_What the exercise asks_
Across the whole listing, state how many lines include "Description". Add nothing to that number.
BEGIN Data provided
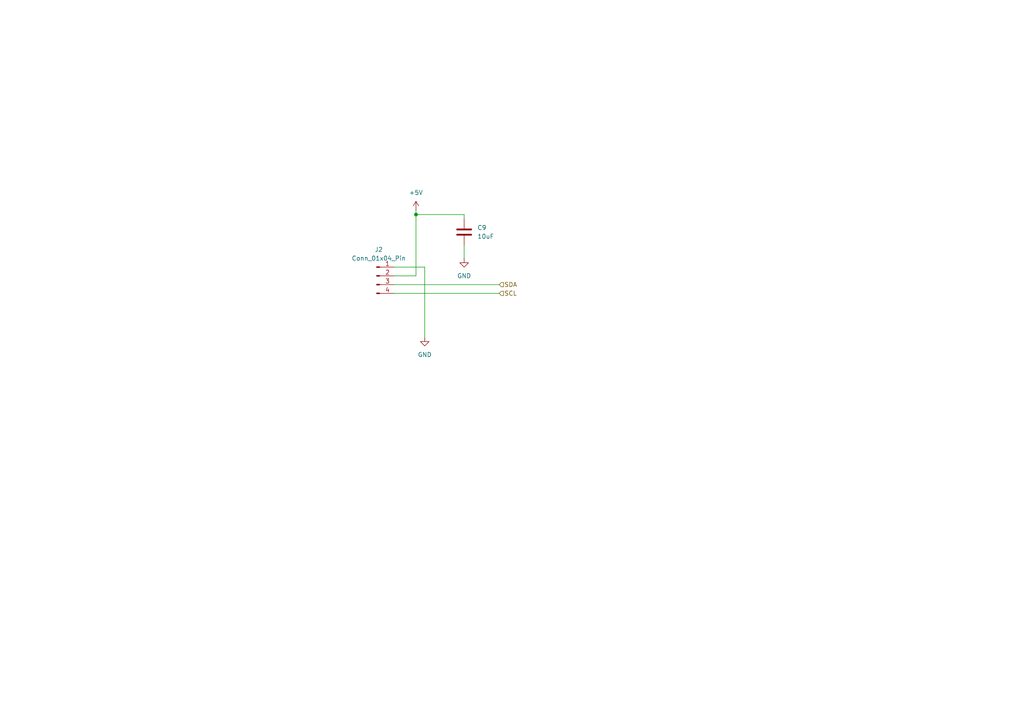
<source format=kicad_sch>
(kicad_sch
	(version 20231120)
	(generator "eeschema")
	(generator_version "8.0")
	(uuid "f7da5c54-b0b3-4db6-b594-c7cfe5a8a35a")
	(paper "A4")
	
	(junction
		(at 120.65 62.23)
		(diameter 0)
		(color 0 0 0 0)
		(uuid "c35a809a-cb3b-4609-accf-e14ec81f6e04")
	)
	(wire
		(pts
			(xy 114.3 85.09) (xy 144.78 85.09)
		)
		(stroke
			(width 0)
			(type default)
		)
		(uuid "1afedf1a-b595-455b-9978-0f0d4610bb6a")
	)
	(wire
		(pts
			(xy 120.65 62.23) (xy 134.62 62.23)
		)
		(stroke
			(width 0)
			(type default)
		)
		(uuid "61f29498-323a-4962-82c2-6cf9b3ebd04e")
	)
	(wire
		(pts
			(xy 114.3 80.01) (xy 120.65 80.01)
		)
		(stroke
			(width 0)
			(type default)
		)
		(uuid "6423de2d-f689-4e8f-8e4f-bb6243f81806")
	)
	(wire
		(pts
			(xy 123.19 77.47) (xy 123.19 97.79)
		)
		(stroke
			(width 0)
			(type default)
		)
		(uuid "6544eb04-13aa-446f-89bc-4f5c21fc2bd1")
	)
	(wire
		(pts
			(xy 114.3 77.47) (xy 123.19 77.47)
		)
		(stroke
			(width 0)
			(type default)
		)
		(uuid "8539bb5e-2758-491e-be8b-05c67633fbb8")
	)
	(wire
		(pts
			(xy 134.62 62.23) (xy 134.62 63.5)
		)
		(stroke
			(width 0)
			(type default)
		)
		(uuid "a195b4ae-b7c9-4aae-a6d8-542af24bbc3d")
	)
	(wire
		(pts
			(xy 120.65 60.96) (xy 120.65 62.23)
		)
		(stroke
			(width 0)
			(type default)
		)
		(uuid "ba9517cf-921f-4ca9-a4b1-e048173768a5")
	)
	(wire
		(pts
			(xy 114.3 82.55) (xy 144.78 82.55)
		)
		(stroke
			(width 0)
			(type default)
		)
		(uuid "bd897732-3d79-4e01-8723-f0076c5ab291")
	)
	(wire
		(pts
			(xy 120.65 62.23) (xy 120.65 80.01)
		)
		(stroke
			(width 0)
			(type default)
		)
		(uuid "c2ad2b7a-df24-42ff-94e6-2a19068c8b79")
	)
	(wire
		(pts
			(xy 134.62 71.12) (xy 134.62 74.93)
		)
		(stroke
			(width 0)
			(type default)
		)
		(uuid "fec45ea8-d886-430b-ab1e-4e1f08797228")
	)
	(hierarchical_label "SCL"
		(shape input)
		(at 144.78 85.09 0)
		(fields_autoplaced yes)
		(effects
			(font
				(size 1.27 1.27)
			)
			(justify left)
		)
		(uuid "497265c4-e172-40a3-b2b4-4137a87232e4")
	)
	(hierarchical_label "SDA"
		(shape input)
		(at 144.78 82.55 0)
		(fields_autoplaced yes)
		(effects
			(font
				(size 1.27 1.27)
			)
			(justify left)
		)
		(uuid "d8db80f9-4caa-4cad-af36-736a2f229fc3")
	)
	(symbol
		(lib_id "power:GND")
		(at 123.19 97.79 0)
		(unit 1)
		(exclude_from_sim no)
		(in_bom yes)
		(on_board yes)
		(dnp no)
		(fields_autoplaced yes)
		(uuid "5e5a924b-9623-4e90-81c1-ef9861889877")
		(property "Reference" "#PWR017"
			(at 123.19 104.14 0)
			(effects
				(font
					(size 1.27 1.27)
				)
				(hide yes)
			)
		)
		(property "Value" "GND"
			(at 123.19 102.87 0)
			(effects
				(font
					(size 1.27 1.27)
				)
			)
		)
		(property "Footprint" ""
			(at 123.19 97.79 0)
			(effects
				(font
					(size 1.27 1.27)
				)
				(hide yes)
			)
		)
		(property "Datasheet" ""
			(at 123.19 97.79 0)
			(effects
				(font
					(size 1.27 1.27)
				)
				(hide yes)
			)
		)
		(property "Description" "Power symbol creates a global label with name \"GND\" , ground"
			(at 123.19 97.79 0)
			(effects
				(font
					(size 1.27 1.27)
				)
				(hide yes)
			)
		)
		(pin "1"
			(uuid "fcf3bbec-f268-4a32-b57e-f117e413cd95")
		)
		(instances
			(project ""
				(path "/23fbdf31-8d41-4520-bc1a-132dc4e74f19/5a31eb9c-2ce4-4fde-bf46-71a01759a5cb"
					(reference "#PWR017")
					(unit 1)
				)
			)
		)
	)
	(symbol
		(lib_id "Connector:Conn_01x04_Pin")
		(at 109.22 80.01 0)
		(unit 1)
		(exclude_from_sim no)
		(in_bom yes)
		(on_board yes)
		(dnp no)
		(fields_autoplaced yes)
		(uuid "601c6bcd-a9bf-44b5-9441-f1374c93de86")
		(property "Reference" "J2"
			(at 109.855 72.39 0)
			(effects
				(font
					(size 1.27 1.27)
				)
			)
		)
		(property "Value" "Conn_01x04_Pin"
			(at 109.855 74.93 0)
			(effects
				(font
					(size 1.27 1.27)
				)
			)
		)
		(property "Footprint" "Connector_PinHeader_2.54mm:PinHeader_1x04_P2.54mm_Vertical"
			(at 109.22 80.01 0)
			(effects
				(font
					(size 1.27 1.27)
				)
				(hide yes)
			)
		)
		(property "Datasheet" "~"
			(at 109.22 80.01 0)
			(effects
				(font
					(size 1.27 1.27)
				)
				(hide yes)
			)
		)
		(property "Description" "Generic connector, single row, 01x04, script generated"
			(at 109.22 80.01 0)
			(effects
				(font
					(size 1.27 1.27)
				)
				(hide yes)
			)
		)
		(pin "4"
			(uuid "0253649e-f030-42b7-89b7-07ac53c1555e")
		)
		(pin "2"
			(uuid "aebe1583-59c1-4222-9c9f-fbbe4dd6c061")
		)
		(pin "3"
			(uuid "bb4889d6-52ee-44ae-8046-6a4df9c66011")
		)
		(pin "1"
			(uuid "795bfd69-8d0d-4166-987f-ee0f02d6bf78")
		)
		(instances
			(project ""
				(path "/23fbdf31-8d41-4520-bc1a-132dc4e74f19/5a31eb9c-2ce4-4fde-bf46-71a01759a5cb"
					(reference "J2")
					(unit 1)
				)
			)
		)
	)
	(symbol
		(lib_id "Device:C")
		(at 134.62 67.31 0)
		(unit 1)
		(exclude_from_sim no)
		(in_bom yes)
		(on_board yes)
		(dnp no)
		(fields_autoplaced yes)
		(uuid "8c783e84-5099-4e05-81dc-581e618f0c9c")
		(property "Reference" "C9"
			(at 138.43 66.0399 0)
			(effects
				(font
					(size 1.27 1.27)
				)
				(justify left)
			)
		)
		(property "Value" "10uF"
			(at 138.43 68.5799 0)
			(effects
				(font
					(size 1.27 1.27)
				)
				(justify left)
			)
		)
		(property "Footprint" "Capacitor_SMD:C_0603_1608Metric"
			(at 135.5852 71.12 0)
			(effects
				(font
					(size 1.27 1.27)
				)
				(hide yes)
			)
		)
		(property "Datasheet" "~"
			(at 134.62 67.31 0)
			(effects
				(font
					(size 1.27 1.27)
				)
				(hide yes)
			)
		)
		(property "Description" "Unpolarized capacitor"
			(at 134.62 67.31 0)
			(effects
				(font
					(size 1.27 1.27)
				)
				(hide yes)
			)
		)
		(pin "1"
			(uuid "e2a0ef1f-d1f6-48d0-8a66-0627a09385f0")
		)
		(pin "2"
			(uuid "5f3e7661-7f02-4f0c-98b5-a5c2b7ed7ab9")
		)
		(instances
			(project ""
				(path "/23fbdf31-8d41-4520-bc1a-132dc4e74f19/5a31eb9c-2ce4-4fde-bf46-71a01759a5cb"
					(reference "C9")
					(unit 1)
				)
			)
		)
	)
	(symbol
		(lib_id "power:GND")
		(at 134.62 74.93 0)
		(unit 1)
		(exclude_from_sim no)
		(in_bom yes)
		(on_board yes)
		(dnp no)
		(fields_autoplaced yes)
		(uuid "92ce3124-b294-4547-b54e-95a230b9034d")
		(property "Reference" "#PWR024"
			(at 134.62 81.28 0)
			(effects
				(font
					(size 1.27 1.27)
				)
				(hide yes)
			)
		)
		(property "Value" "GND"
			(at 134.62 80.01 0)
			(effects
				(font
					(size 1.27 1.27)
				)
			)
		)
		(property "Footprint" ""
			(at 134.62 74.93 0)
			(effects
				(font
					(size 1.27 1.27)
				)
				(hide yes)
			)
		)
		(property "Datasheet" ""
			(at 134.62 74.93 0)
			(effects
				(font
					(size 1.27 1.27)
				)
				(hide yes)
			)
		)
		(property "Description" "Power symbol creates a global label with name \"GND\" , ground"
			(at 134.62 74.93 0)
			(effects
				(font
					(size 1.27 1.27)
				)
				(hide yes)
			)
		)
		(pin "1"
			(uuid "c9fd495c-deb1-47ac-bd0b-0d5883d984ca")
		)
		(instances
			(project "AVR_Standalone_Programmer"
				(path "/23fbdf31-8d41-4520-bc1a-132dc4e74f19/5a31eb9c-2ce4-4fde-bf46-71a01759a5cb"
					(reference "#PWR024")
					(unit 1)
				)
			)
		)
	)
	(symbol
		(lib_id "power:+5V")
		(at 120.65 60.96 0)
		(unit 1)
		(exclude_from_sim no)
		(in_bom yes)
		(on_board yes)
		(dnp no)
		(fields_autoplaced yes)
		(uuid "b170f36a-a785-4254-b314-b3a2235b5240")
		(property "Reference" "#PWR016"
			(at 120.65 64.77 0)
			(effects
				(font
					(size 1.27 1.27)
				)
				(hide yes)
			)
		)
		(property "Value" "+5V"
			(at 120.65 55.88 0)
			(effects
				(font
					(size 1.27 1.27)
				)
			)
		)
		(property "Footprint" ""
			(at 120.65 60.96 0)
			(effects
				(font
					(size 1.27 1.27)
				)
				(hide yes)
			)
		)
		(property "Datasheet" ""
			(at 120.65 60.96 0)
			(effects
				(font
					(size 1.27 1.27)
				)
				(hide yes)
			)
		)
		(property "Description" "Power symbol creates a global label with name \"+5V\""
			(at 120.65 60.96 0)
			(effects
				(font
					(size 1.27 1.27)
				)
				(hide yes)
			)
		)
		(pin "1"
			(uuid "c736afe3-1937-462a-935e-98f6c00762b0")
		)
		(instances
			(project ""
				(path "/23fbdf31-8d41-4520-bc1a-132dc4e74f19/5a31eb9c-2ce4-4fde-bf46-71a01759a5cb"
					(reference "#PWR016")
					(unit 1)
				)
			)
		)
	)
)

</source>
END Data provided
_Reply_
5